■ Saved data entries
....................
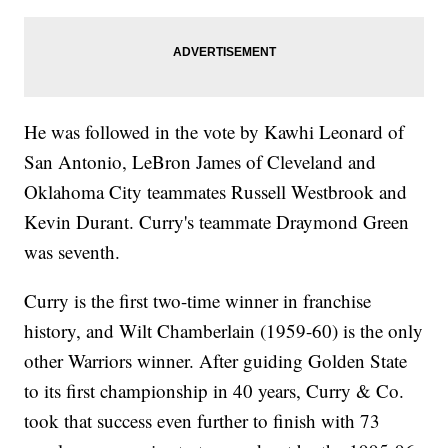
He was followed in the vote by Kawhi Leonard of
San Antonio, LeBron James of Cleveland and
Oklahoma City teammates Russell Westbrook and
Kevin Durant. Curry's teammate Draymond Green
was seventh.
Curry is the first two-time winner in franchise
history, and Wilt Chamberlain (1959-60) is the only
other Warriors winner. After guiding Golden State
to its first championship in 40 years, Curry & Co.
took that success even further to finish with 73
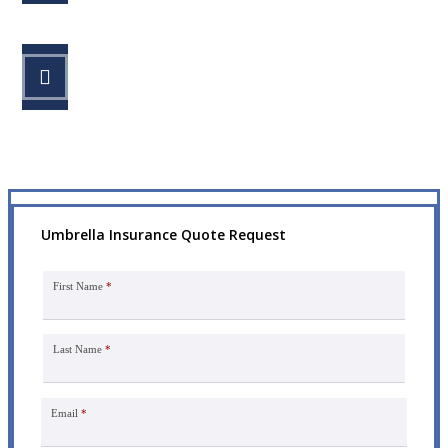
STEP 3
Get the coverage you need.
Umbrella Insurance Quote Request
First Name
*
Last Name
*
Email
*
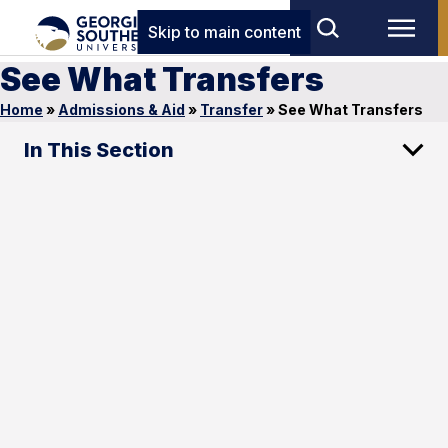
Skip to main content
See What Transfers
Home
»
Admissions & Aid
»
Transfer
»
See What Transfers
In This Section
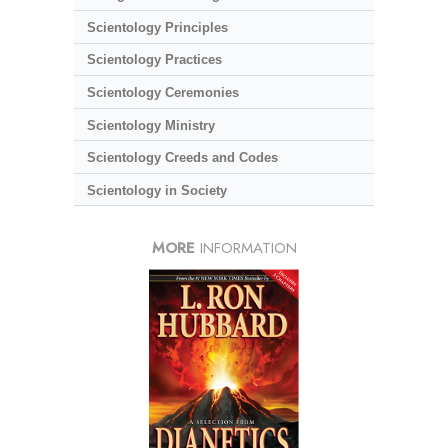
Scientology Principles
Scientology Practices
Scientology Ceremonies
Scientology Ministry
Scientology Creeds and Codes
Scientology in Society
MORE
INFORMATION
....................
In the answer, the data should reappear exactly, with no pictures.

He was followed in the vote by Kawhi Leonard of
San Antonio, LeBron James of Cleveland and
Oklahoma City teammates Russell Westbrook and
Kevin Durant. Curry's teammate Draymond Green
was seventh.
Curry is the first two-time winner in franchise
history, and Wilt Chamberlain (1959-60) is the only
other Warriors winner. After guiding Golden State
to its first championship in 40 years, Curry & Co.
took that success even further to finish with 73
STEP 3
Get the coverage you need.
Umbrella Insurance Quote Request
First Name
*
Last Name
*
Email
*
Skip to main content
See What Transfers
Home
»
Admissions & Aid
»
Transfer
»
See What Transfers
In This Section
Scientology Principles
Scientology Practices
Scientology Ceremonies
Scientology Ministry
Scientology Creeds and Codes
Scientology in Society
MORE
INFORMATION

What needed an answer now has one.